README.md
In jfq3/RDPutils: R Utilities for Processing RDPTool Output

RDPutils

RDPutils was originally written to provide means to construct phyloseq objects from the output of RDP's web-based tools for clustering and classifying DNA sequences from high-throughput amplicon sequencing projects. It has since been expanded to handle output from RDP’s command line tools as well as USEARCH and iTagger (JGI) output.

Phyloseq is an R/Bioconductor package that includes a variety of wrappers for quick exploratory data analysis of sequencing data, but perhaps its most convenient feature is that it enables the rapid and flexible sub-setting of data from a large experiment. A phyloseq object has slots for an OTU table, a classification table, a sample data table, a tree of the sequences representing each OTU, and the representative sequences themselves. I recommend phyloseq because it organizes all data for an experiment and R because it provides a flexible means of analyzing that data. The functions in this package reformat RDP, USEARCH, andiTagger outputs so that they may be used to fill phyloseq slots.

The Ribosomal Database Project (RDP) provides both web-based and command line tools (RDPTools) for processing rRNA gene sequences from Bacteria, Archaea, and Fungi as well as functional genes. Web-based tools and tutorials for using them are available at (http://rdp.cme.msu.edu/index.jsp). The command line tools are available at (https://github.com/rdpstaff/RDPTools). Processing can take either of two approaches. In the "supervised" approach, sequences from multiple samples are binned by classifying them using a database for Bacteria or Archaea or Fungi, or a user's own database. Further processing has traditionally been done in a spreadsheet program, but that is no longer necessary. The function hier2phyloseq in this package imports RDP classifier results in hierarchy format into a phyloseq object with OTU and taxonomy tables. In the "unsupervised" approach, sequences are clustered into OTUs based on their degree of similarity. RDP provides additional tools to parse the cluster files into OTU tables that can be imported into R, and to retrieve representative sequences for each cluster. OTU tables can be also be parsed from the cluster file with a function in this package.

The key to filling the classification table and tree slots is to first rename the representative sequences to correspond to the OTU names; this package includes functions to do this. Once renamed, the representative sequences can be classified and treed, and the results used to fill phyloseq classification table and tree slots. For either approach, supervised or unsupervised, a sample data table is most easily constructed in a spreadsheet program. A vignette in the package gives example workflows for constructing phyloseq objects for both supervised and unsupervised methods.

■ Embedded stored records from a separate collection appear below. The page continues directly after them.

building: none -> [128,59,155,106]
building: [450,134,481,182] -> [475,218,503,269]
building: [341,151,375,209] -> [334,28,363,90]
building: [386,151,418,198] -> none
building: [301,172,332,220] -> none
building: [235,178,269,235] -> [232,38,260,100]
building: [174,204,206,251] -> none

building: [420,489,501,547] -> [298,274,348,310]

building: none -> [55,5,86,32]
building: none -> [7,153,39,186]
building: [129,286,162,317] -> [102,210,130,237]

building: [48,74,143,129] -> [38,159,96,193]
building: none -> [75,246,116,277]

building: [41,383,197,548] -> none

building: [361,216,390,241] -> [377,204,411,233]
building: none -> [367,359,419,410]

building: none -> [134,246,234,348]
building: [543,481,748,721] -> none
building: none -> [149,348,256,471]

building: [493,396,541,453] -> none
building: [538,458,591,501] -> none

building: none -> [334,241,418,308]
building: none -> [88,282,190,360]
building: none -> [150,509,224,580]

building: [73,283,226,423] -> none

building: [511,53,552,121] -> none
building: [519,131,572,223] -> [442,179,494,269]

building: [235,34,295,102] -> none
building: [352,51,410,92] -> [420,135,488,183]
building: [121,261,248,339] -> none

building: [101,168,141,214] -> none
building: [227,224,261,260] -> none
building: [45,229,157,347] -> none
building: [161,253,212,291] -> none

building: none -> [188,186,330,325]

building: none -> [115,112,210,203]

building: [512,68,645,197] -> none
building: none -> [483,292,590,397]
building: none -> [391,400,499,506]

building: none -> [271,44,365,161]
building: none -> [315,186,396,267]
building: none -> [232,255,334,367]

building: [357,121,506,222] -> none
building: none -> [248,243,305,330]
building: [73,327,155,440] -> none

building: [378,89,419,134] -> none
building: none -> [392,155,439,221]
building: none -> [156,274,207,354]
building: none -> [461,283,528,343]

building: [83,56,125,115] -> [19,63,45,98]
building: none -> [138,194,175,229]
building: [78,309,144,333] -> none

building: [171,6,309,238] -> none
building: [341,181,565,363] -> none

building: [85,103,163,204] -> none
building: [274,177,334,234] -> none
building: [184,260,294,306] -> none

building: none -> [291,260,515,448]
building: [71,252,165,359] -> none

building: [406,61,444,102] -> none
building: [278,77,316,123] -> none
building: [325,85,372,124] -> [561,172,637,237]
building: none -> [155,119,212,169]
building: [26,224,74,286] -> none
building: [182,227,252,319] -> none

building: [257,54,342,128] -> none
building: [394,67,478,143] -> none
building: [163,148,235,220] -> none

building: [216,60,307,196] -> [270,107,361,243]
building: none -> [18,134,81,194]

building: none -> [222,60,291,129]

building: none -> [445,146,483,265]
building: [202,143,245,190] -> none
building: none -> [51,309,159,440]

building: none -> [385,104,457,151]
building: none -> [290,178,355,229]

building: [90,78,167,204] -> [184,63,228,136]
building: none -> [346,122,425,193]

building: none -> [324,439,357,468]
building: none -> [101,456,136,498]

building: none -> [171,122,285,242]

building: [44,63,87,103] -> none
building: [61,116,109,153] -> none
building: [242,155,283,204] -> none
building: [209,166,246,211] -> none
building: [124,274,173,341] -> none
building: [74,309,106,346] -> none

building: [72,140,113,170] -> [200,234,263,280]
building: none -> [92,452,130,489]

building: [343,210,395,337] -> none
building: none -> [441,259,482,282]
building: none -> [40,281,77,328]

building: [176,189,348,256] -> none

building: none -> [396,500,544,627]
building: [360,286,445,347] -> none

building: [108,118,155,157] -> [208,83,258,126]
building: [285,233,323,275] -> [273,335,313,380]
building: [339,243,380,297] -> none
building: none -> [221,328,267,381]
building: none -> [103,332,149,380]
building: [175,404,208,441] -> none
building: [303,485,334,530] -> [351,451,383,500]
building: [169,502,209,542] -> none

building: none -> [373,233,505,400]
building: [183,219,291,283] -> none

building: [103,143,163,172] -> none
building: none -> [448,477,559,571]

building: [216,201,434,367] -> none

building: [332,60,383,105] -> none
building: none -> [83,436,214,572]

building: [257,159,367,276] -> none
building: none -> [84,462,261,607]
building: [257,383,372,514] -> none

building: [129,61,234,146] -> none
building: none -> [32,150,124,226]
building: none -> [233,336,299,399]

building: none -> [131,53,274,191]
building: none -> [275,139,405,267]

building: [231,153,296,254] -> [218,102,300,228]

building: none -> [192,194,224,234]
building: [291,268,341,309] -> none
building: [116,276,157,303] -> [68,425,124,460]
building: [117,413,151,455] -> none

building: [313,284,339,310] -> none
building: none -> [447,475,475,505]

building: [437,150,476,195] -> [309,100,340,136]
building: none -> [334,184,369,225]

As of May 2014, the RDP command line tools include options to output a biom file with OTU table, classification, and sample data, as well as renaming the representative sequences to correspond to the OTU names. The biom file can be imported directly into phyloseq, making the unsupervised workflow described in the RDPutils vignette no longer necessary. However, if these renamed representative sequences themselves are to be included in the phyloseq object, the functions trim_fasta_names and unalign_fasta should be applied before importing them into phyloseq.

RDPutils version 1.3.0 includes functions to import USEARCH generated biom files, OTU tables with or without taxonomy and taxonomy files generated with utax and sintax. The import_itagger_otutab_taxa function converts the tab-delimited iTagger otu.tax.tsv file into a phyloseq object with otu_table and tax_table. A second vignette in the package demonstrates all of these capabilities. Version 1.3.1 fixed bug related to OTU name format. Version 1.3.2 added the function make_framebot_tax_table.Version 1.4.0 rewrote vignettes using rmarkdown.